§ Your objective:
Repeat the part that opens with the line containing "the first image." and closes with the line containing "-0.015390, 0.767970, 0.239370]]", swapping "lens line" for "calibration line" and leaving everything else unchanged. Leave the pictures out of your answer.

§ Given data:

= = =

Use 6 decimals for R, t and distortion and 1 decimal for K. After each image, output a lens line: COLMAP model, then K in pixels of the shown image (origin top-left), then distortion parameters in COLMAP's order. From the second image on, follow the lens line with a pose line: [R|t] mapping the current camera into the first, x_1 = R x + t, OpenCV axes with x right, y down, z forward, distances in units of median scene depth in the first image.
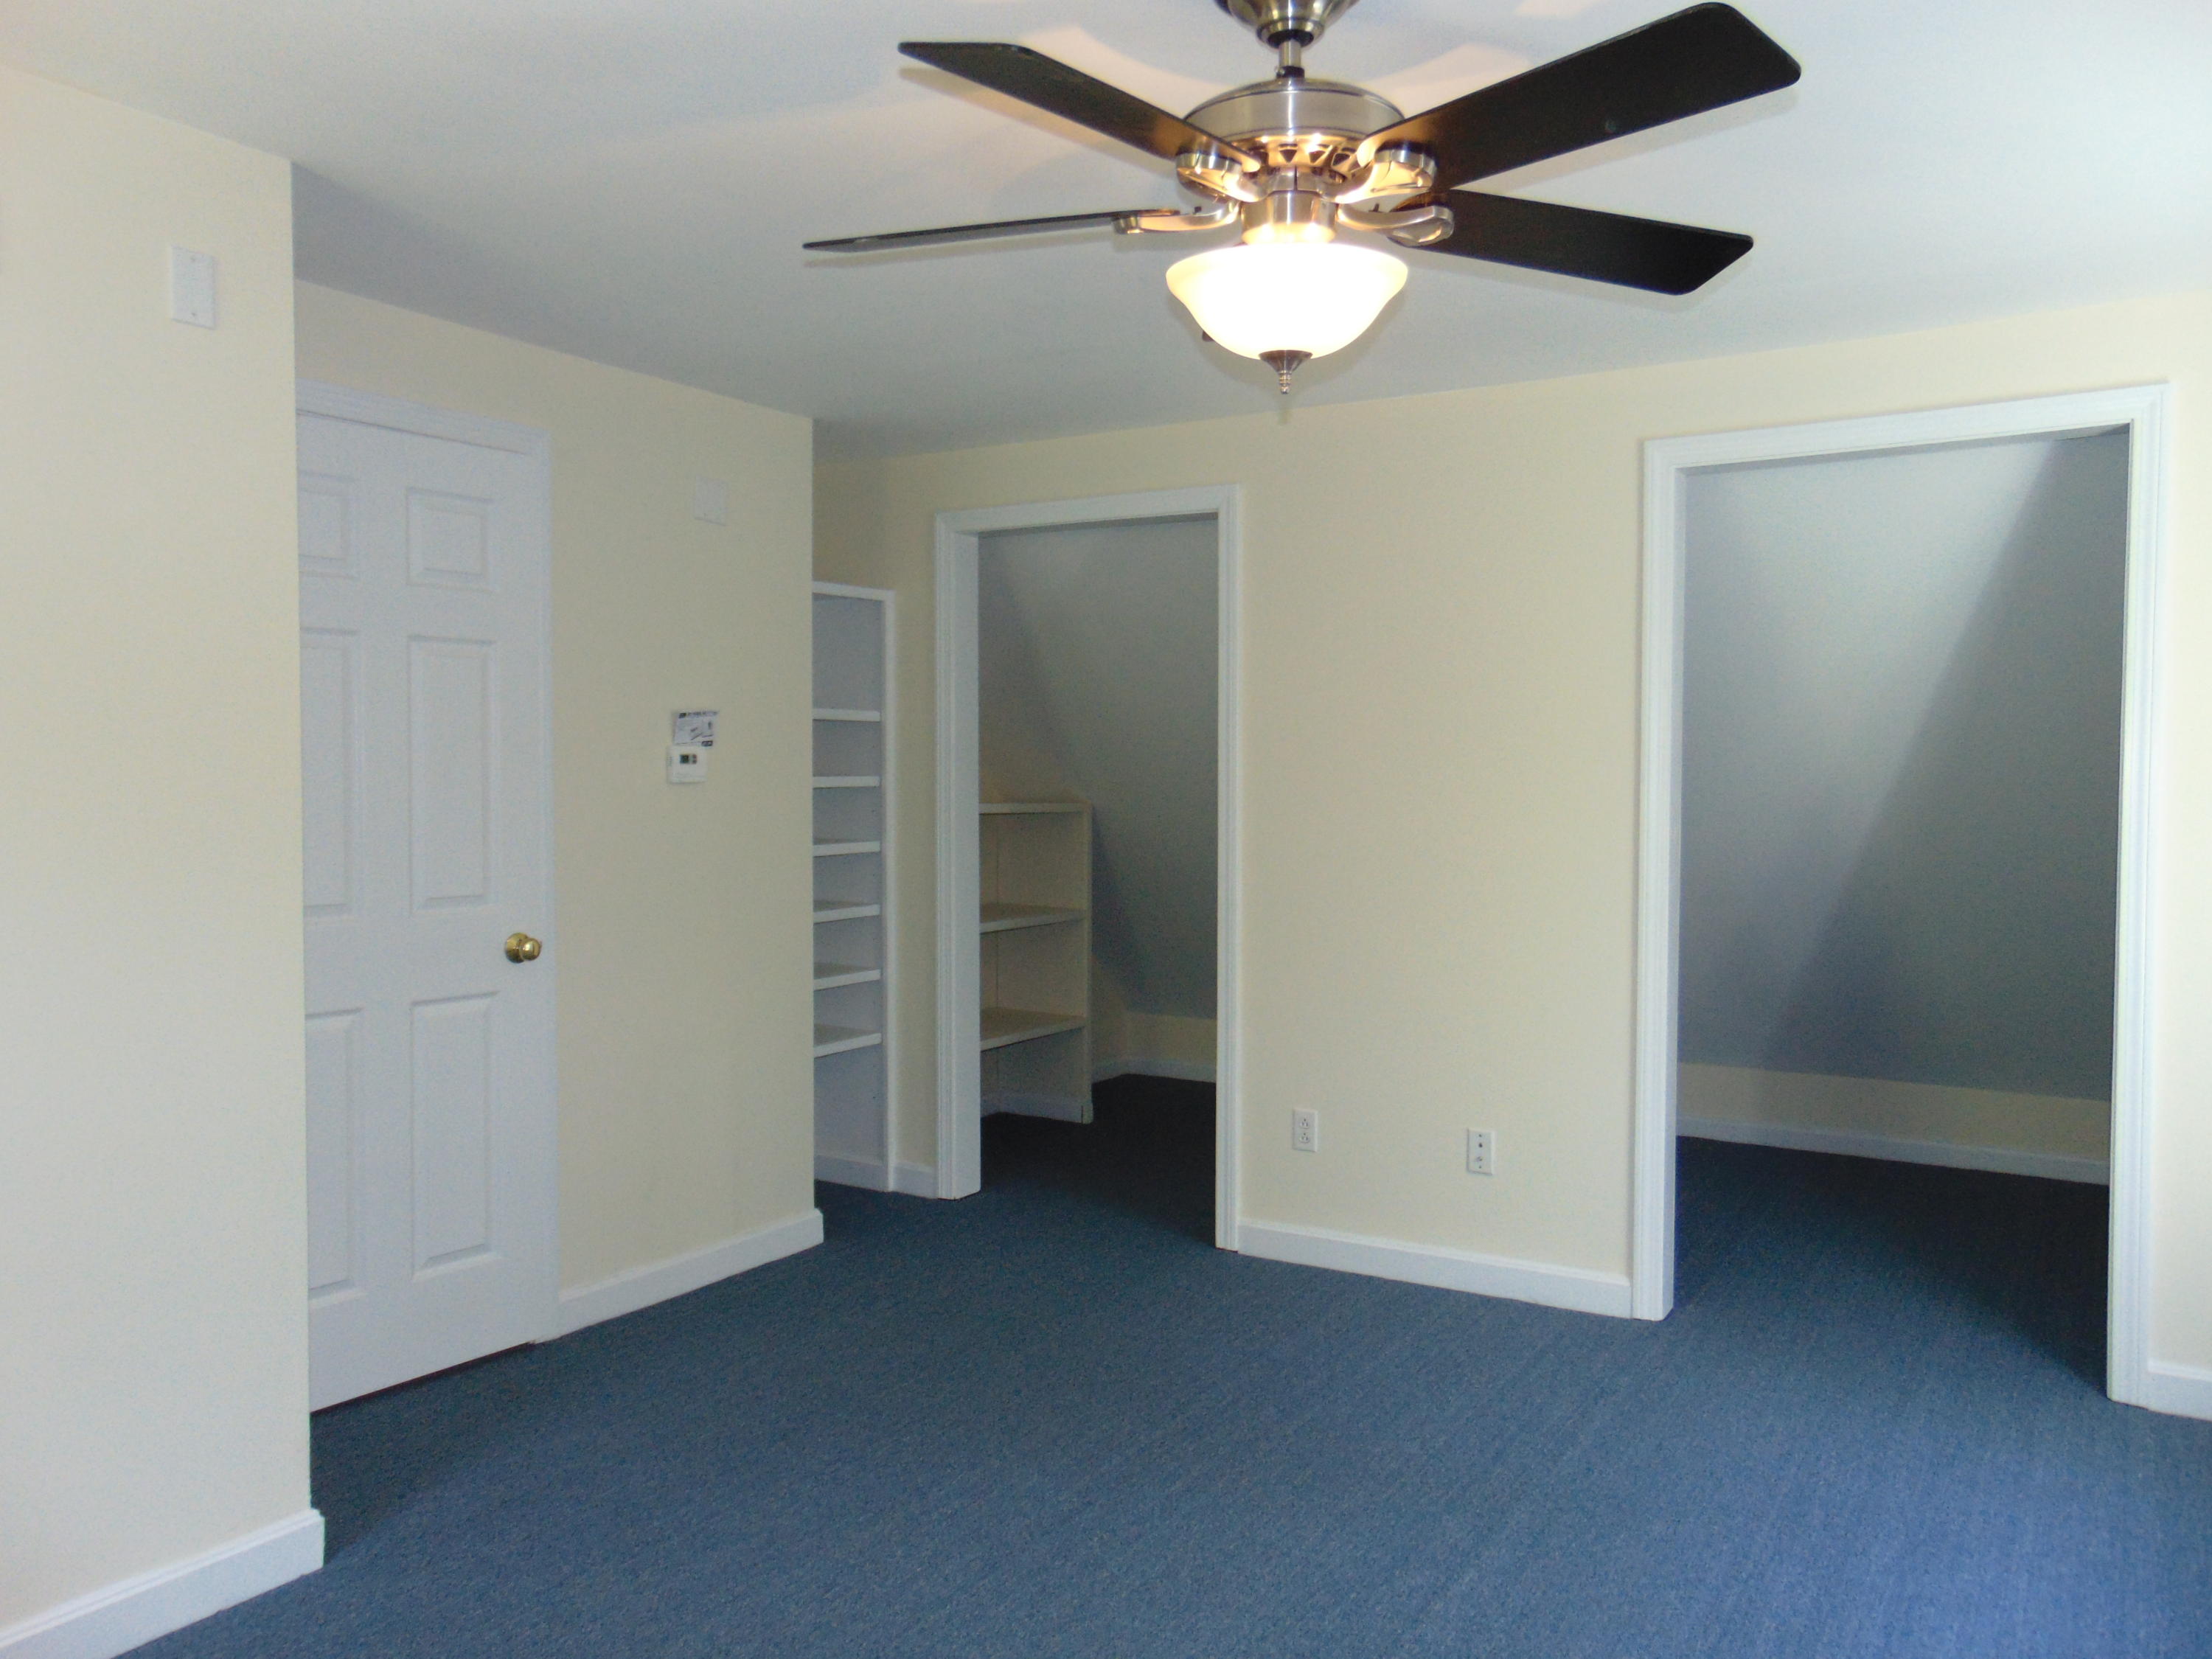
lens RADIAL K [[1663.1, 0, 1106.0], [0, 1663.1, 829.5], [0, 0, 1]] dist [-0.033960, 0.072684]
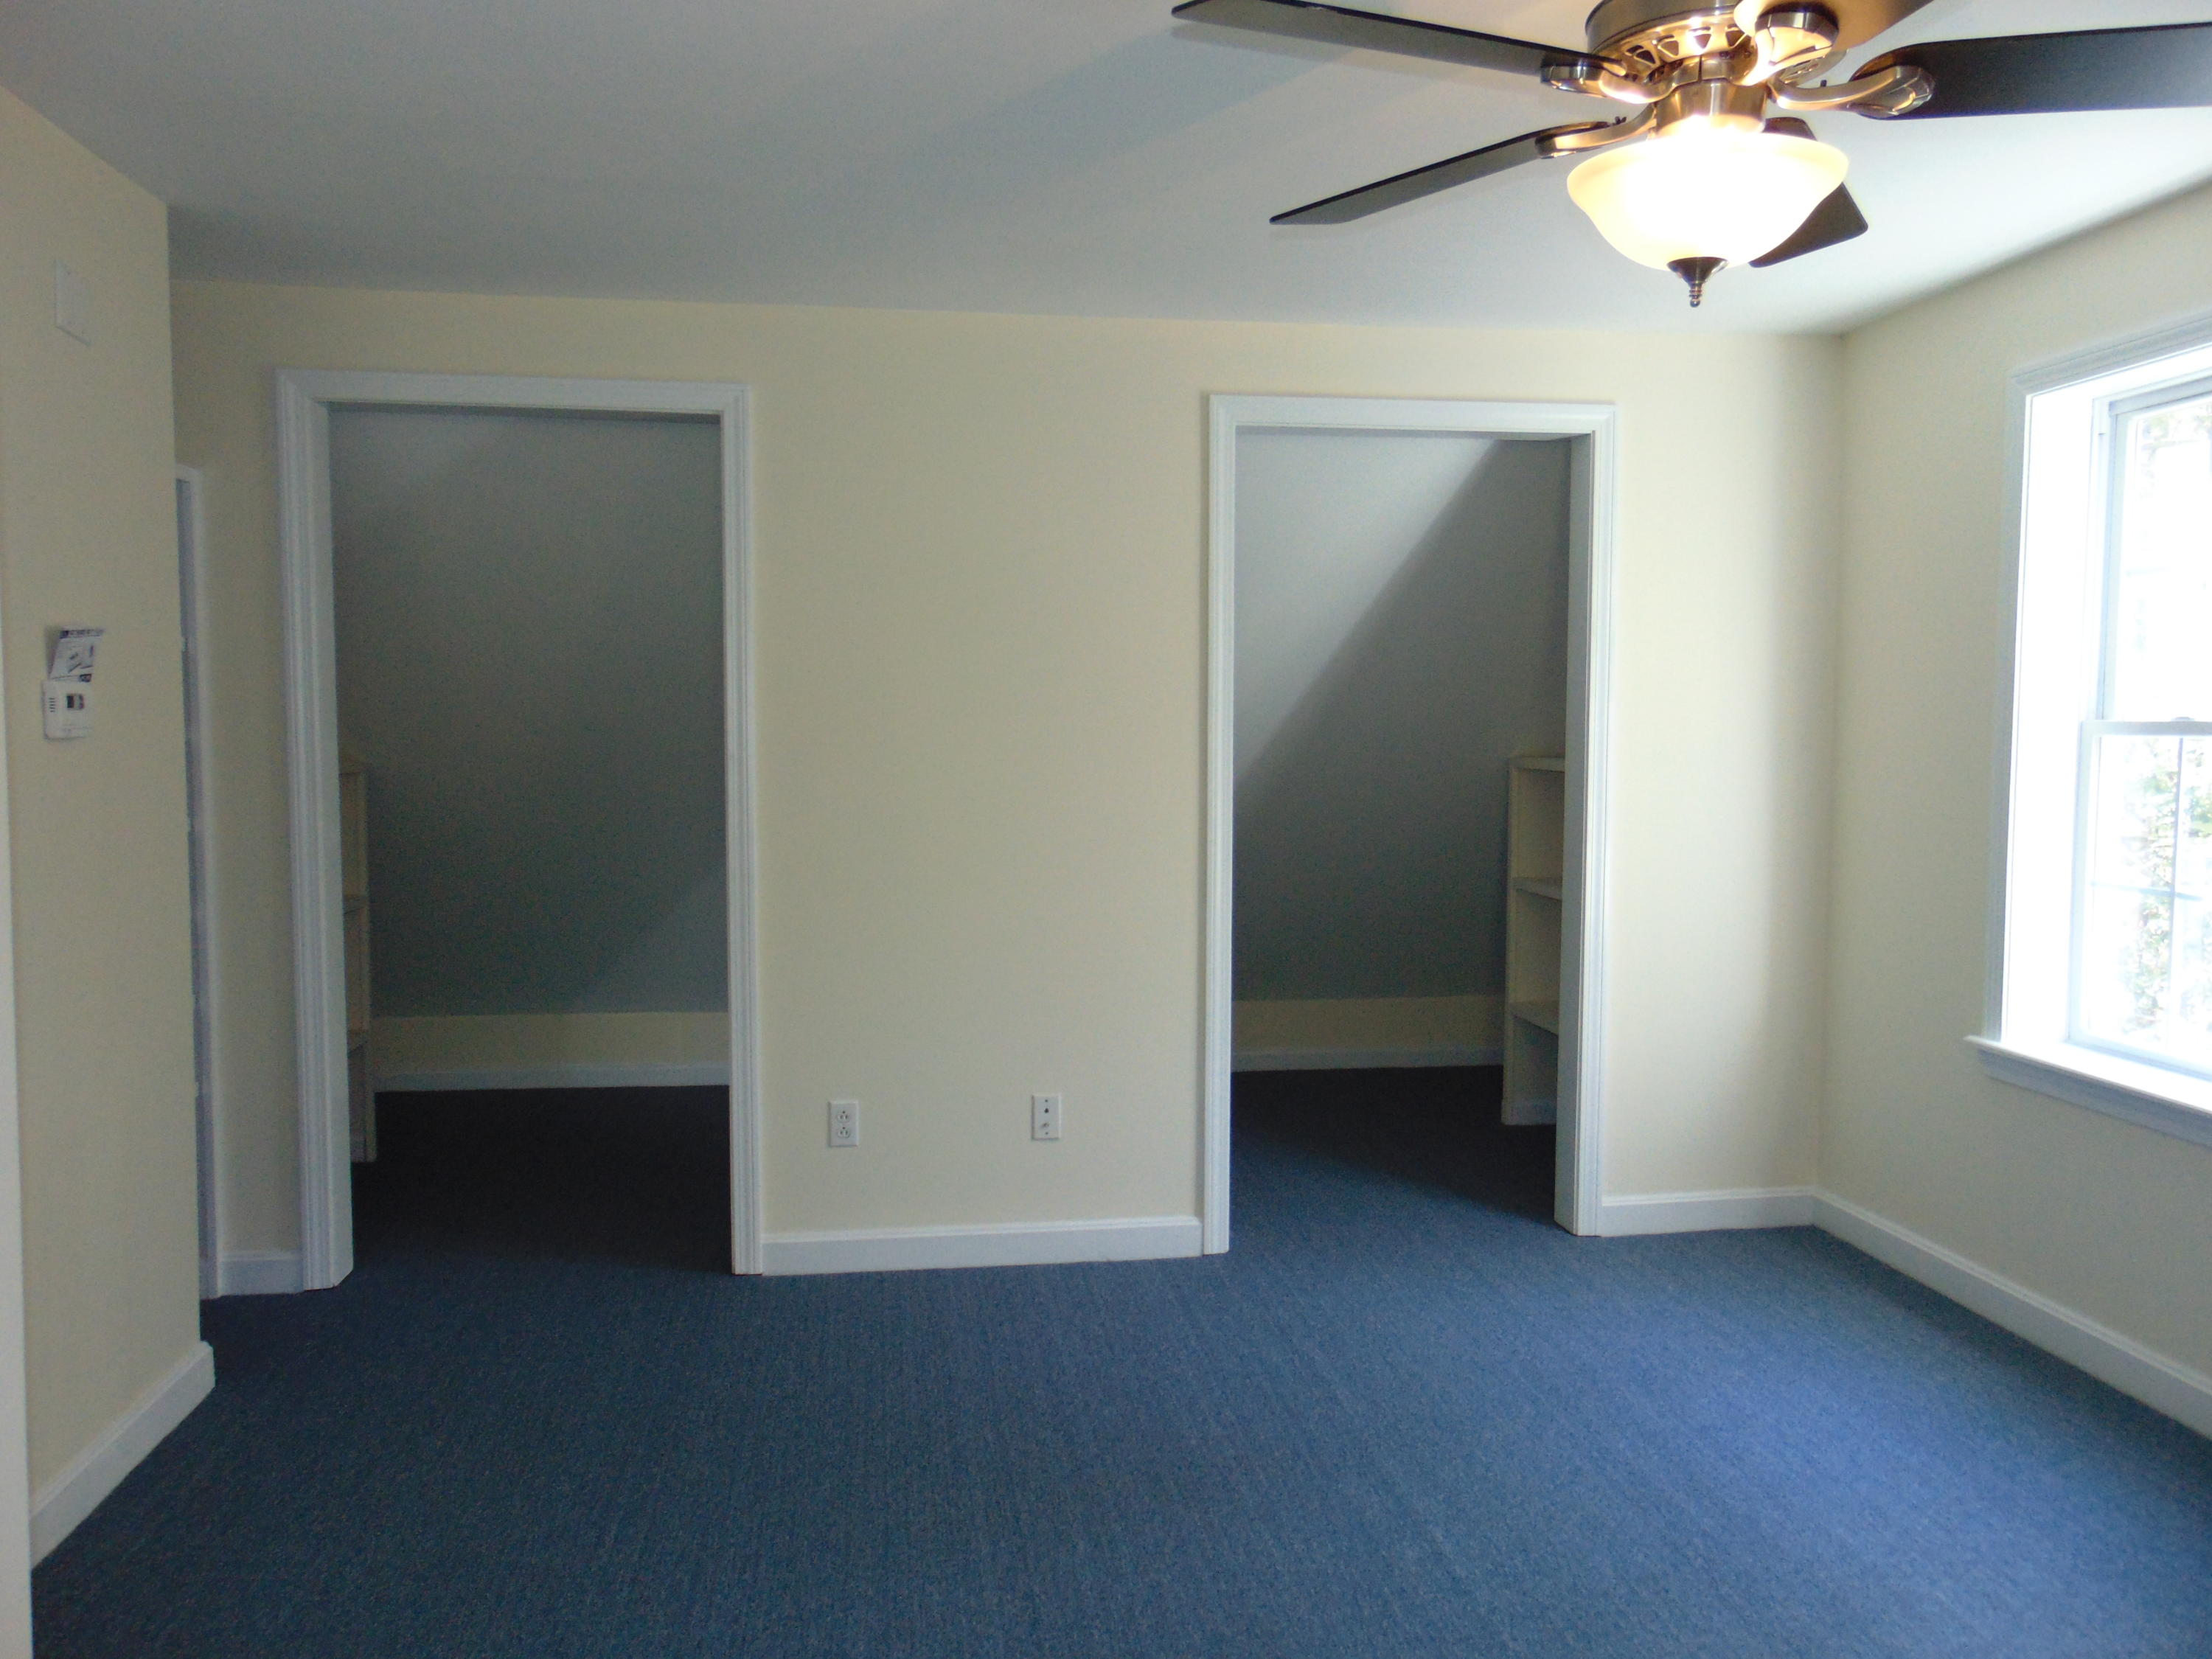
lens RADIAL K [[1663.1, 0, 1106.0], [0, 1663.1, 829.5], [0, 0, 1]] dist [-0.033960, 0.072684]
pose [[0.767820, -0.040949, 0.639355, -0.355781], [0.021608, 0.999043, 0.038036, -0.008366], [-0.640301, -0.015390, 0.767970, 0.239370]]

= = =

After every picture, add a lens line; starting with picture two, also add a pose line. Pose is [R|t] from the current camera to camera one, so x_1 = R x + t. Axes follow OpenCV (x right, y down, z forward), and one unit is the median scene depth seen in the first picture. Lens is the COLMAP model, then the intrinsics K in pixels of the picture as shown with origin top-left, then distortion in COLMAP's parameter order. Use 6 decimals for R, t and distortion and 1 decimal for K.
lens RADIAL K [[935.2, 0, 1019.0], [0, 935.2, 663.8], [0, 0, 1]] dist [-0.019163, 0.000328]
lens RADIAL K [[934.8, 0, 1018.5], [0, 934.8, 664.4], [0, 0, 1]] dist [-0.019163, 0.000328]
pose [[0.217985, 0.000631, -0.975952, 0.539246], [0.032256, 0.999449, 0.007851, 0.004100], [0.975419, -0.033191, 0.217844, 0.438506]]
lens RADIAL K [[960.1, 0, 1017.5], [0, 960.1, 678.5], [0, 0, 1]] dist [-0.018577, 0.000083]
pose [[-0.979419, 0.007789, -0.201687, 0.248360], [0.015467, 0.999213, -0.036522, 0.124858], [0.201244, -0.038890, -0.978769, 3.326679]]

= = =

§ Written solution:
Use 6 decimals for R, t and distortion and 1 decimal for K. After each image, output a calibration line: COLMAP model, then K in pixels of the shown image (origin top-left), then distortion parameters in COLMAP's order. From the second image on, follow the calibration line with a pose line: [R|t] mapping the current camera into the first, x_1 = R x + t, OpenCV axes with x right, y down, z forward, distances in units of median scene depth in the first image.
lens RADIAL K [[1663.1, 0, 1106.0], [0, 1663.1, 829.5], [0, 0, 1]] dist [-0.033960, 0.072684]
lens RADIAL K [[1663.1, 0, 1106.0], [0, 1663.1, 829.5], [0, 0, 1]] dist [-0.033960, 0.072684]
pose [[0.767820, -0.040949, 0.639355, -0.355781], [0.021608, 0.999043, 0.038036, -0.008366], [-0.640301, -0.015390, 0.767970, 0.239370]]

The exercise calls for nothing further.